Nevirapine: Nevirapine, a strong CYP3A4 inducer, may decrease the serum concentration of atorvastatin by increasing its metabolism. Monitor for changes in the therapeutic and adverse effects of atorvastatin if nevirapine is initiated, discontinued or dose changed.

Quinupristin: This combination presents an increased risk of toxicity

Rifabutin: Rifabutin may decrease the effect of atorvastatin by increasing its metabolism. Consider alternate therapy or monitor for changes in the therapeutic and adverse effects of atorvastatin if rifabutin is initiated, discontinued or dose changed.

Rifampin: Rifampin may decrease the effect of atorvastatin by increasing its metabolism. Consider alternate therapy or monitor for changes in the therapeutic and adverse effects of atorvastatin if rifampin is initiated, discontinued or dose changed.

Ritonavir: Ritonavir may increase the serum concentration of atorvastatin by decreasing its metabolism. Monitor for changes in the therapeutic and adverse effects of atorvastatin if ritonavir is initiated, discontinued or dose changed.

Saquinavir: Saquinavir may increase the serum concentration of atorvastatin by decreasing its metabolism. Monitor for changes in the therapeutic and adverse effects of atorvastatin if saquinavir is initiated, discontinued or dose changed.
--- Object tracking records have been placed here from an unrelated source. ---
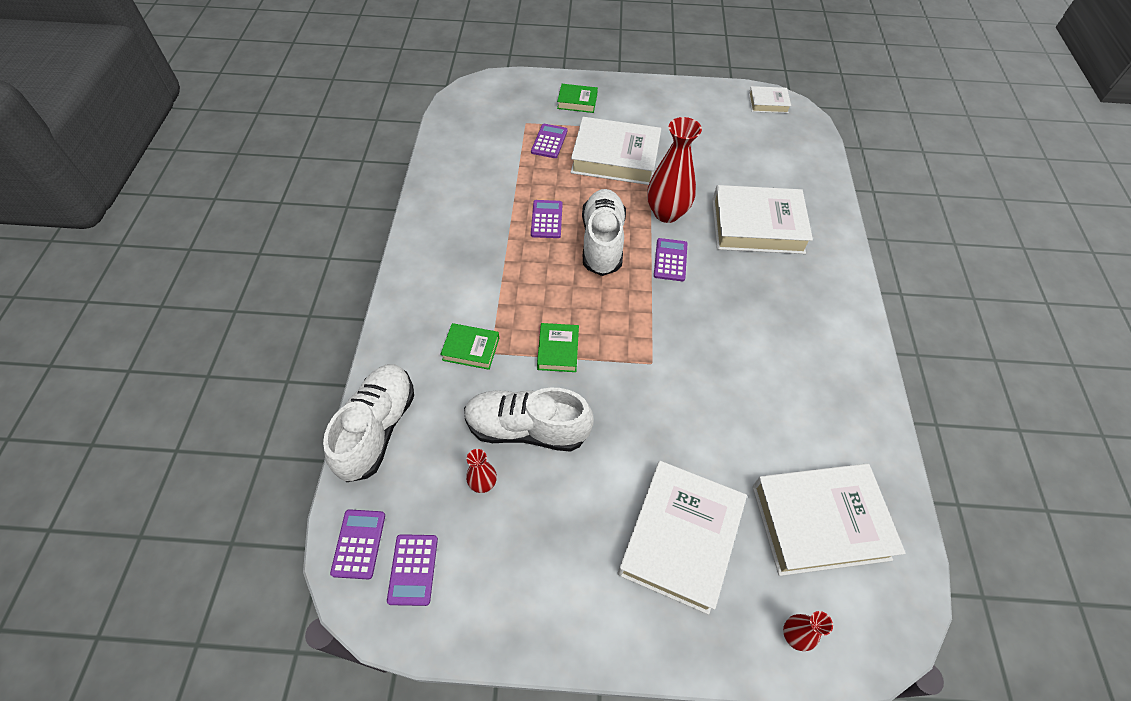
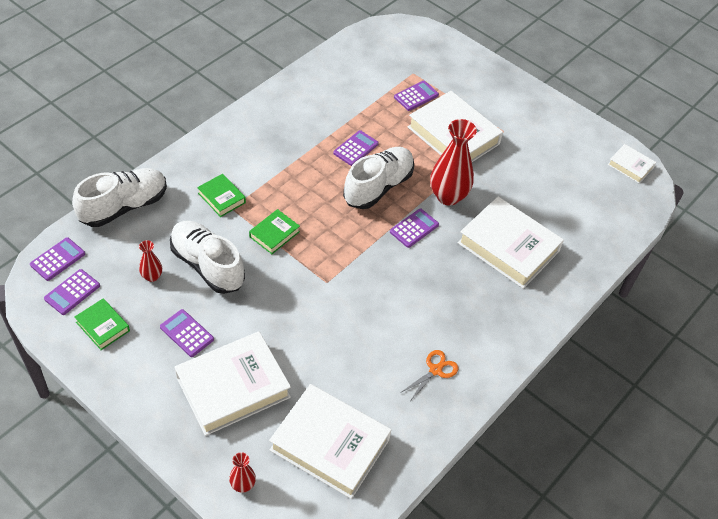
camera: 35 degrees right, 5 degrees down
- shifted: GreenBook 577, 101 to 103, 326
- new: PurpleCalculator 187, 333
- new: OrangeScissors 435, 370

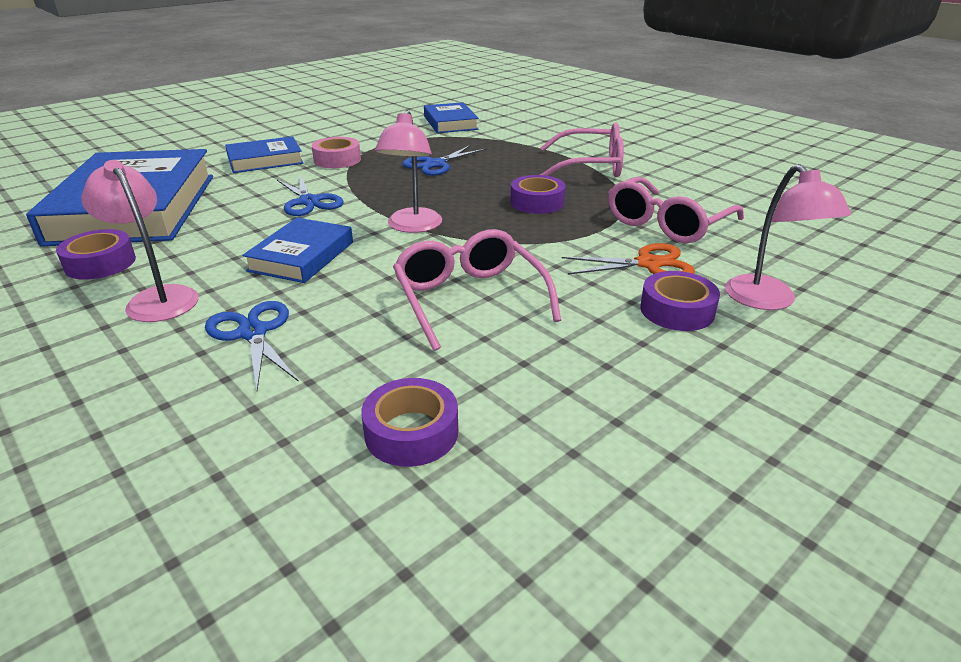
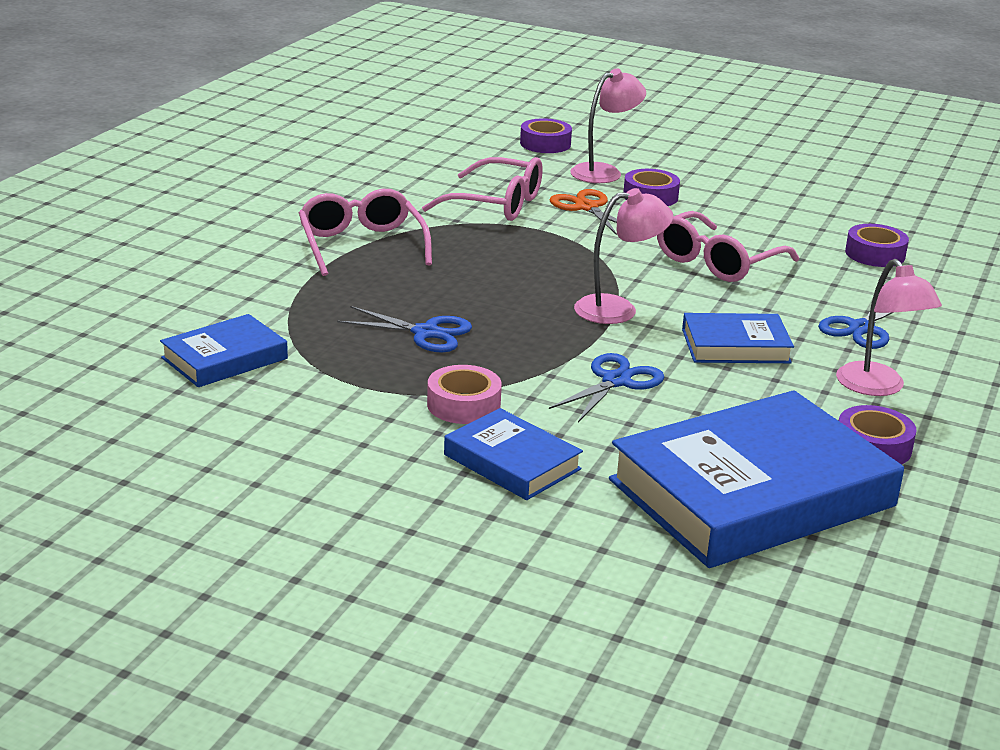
camera: 115 degrees left, 5 degrees down
- shifted: PurpleTape 537, 202 to 545, 144
- rotated: PinkLamp 157, 298 = 877, 387 45 degrees counterclockwise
Telithromycin: The macrolide antibiotic, telithromycin, may increase the serum concentration of atorvastatin by decreasing its metabolism. Consider alternate therapy or monitor for changes in the therapeutic and adverse effects of atorvastatin if telithromycin is initiated, discontinued or dose changed.

Tipranavir: Tipranavir, co-administered with Ritonavir, increases the adverse/toxic effects of Atorvastatin. Concomitant therapy should be avoided.
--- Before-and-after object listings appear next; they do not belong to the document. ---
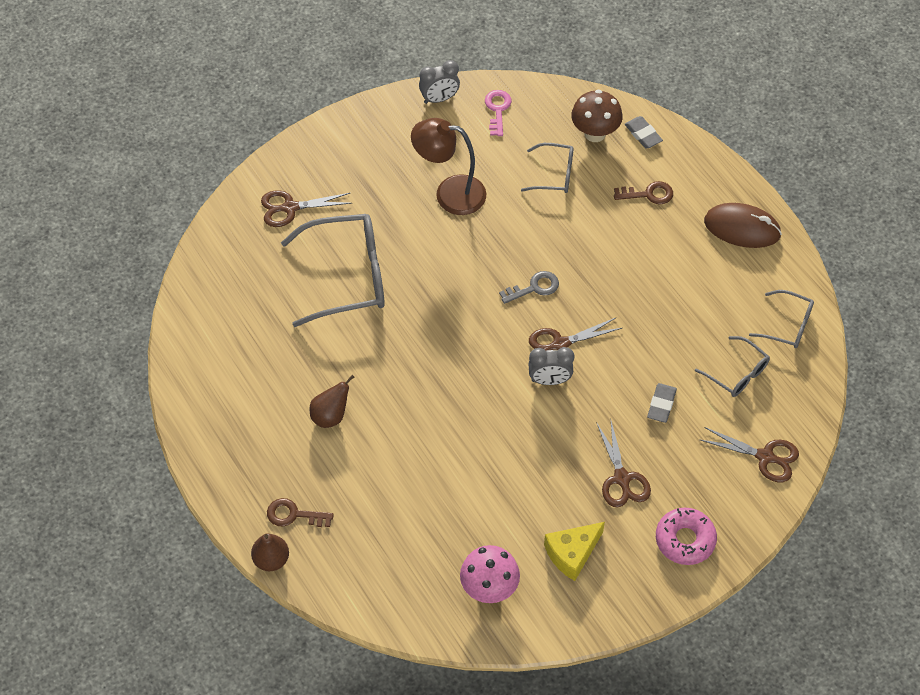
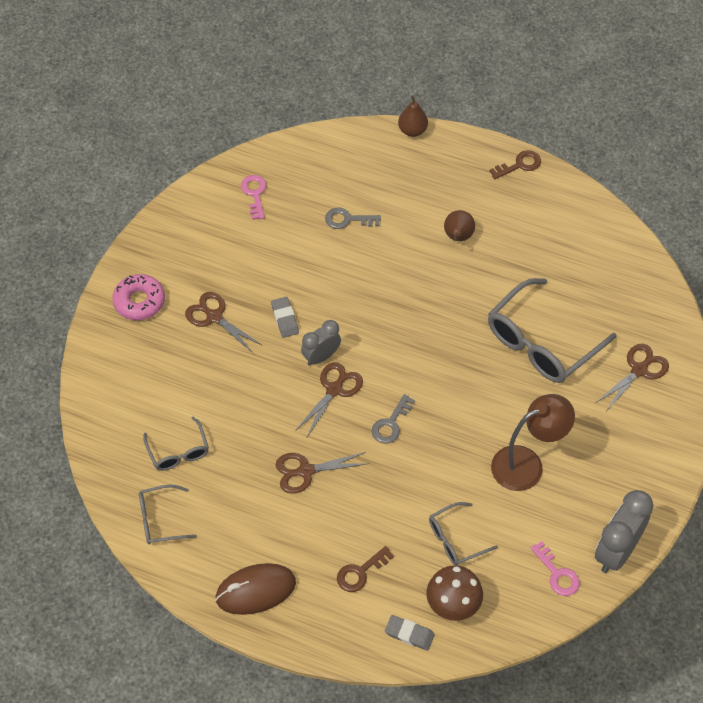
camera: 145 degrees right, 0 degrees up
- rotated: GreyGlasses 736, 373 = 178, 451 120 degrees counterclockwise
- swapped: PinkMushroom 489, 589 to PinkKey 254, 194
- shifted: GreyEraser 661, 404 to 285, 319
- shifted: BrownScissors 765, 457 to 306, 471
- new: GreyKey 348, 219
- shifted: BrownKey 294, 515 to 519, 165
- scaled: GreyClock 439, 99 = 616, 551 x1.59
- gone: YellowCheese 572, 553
Topotecan: The p-glycoprotein inhibitor, Atorvastatin, may increase the bioavailability of oral Topotecan. A clinically significant effect is also expected with IV Topotecan. Concomitant therapy should be avoided.

Verapamil: Verapamil, a moderate CYP3A4 inhibitor, may increase the serum concentration of Atorvastatin by decreasing its metabolism. Avoid concurrent use if possible or reduce lovastatin dose during concomitant therapy. Monitor for changes in the therapeutic/adverse effects of Atorvastatin if Verapamil is initiated, discontinued or dose changed.

Voriconazole: Voriconazole, a strong CYP3A4 inhibitor, may increase the serum concentration of atorvastatin by decreasing its metabolism. Monitor for changes in the therapeutic and adverse effects of atorvastatin if voriconazole is initiated, discontinued or dose changed.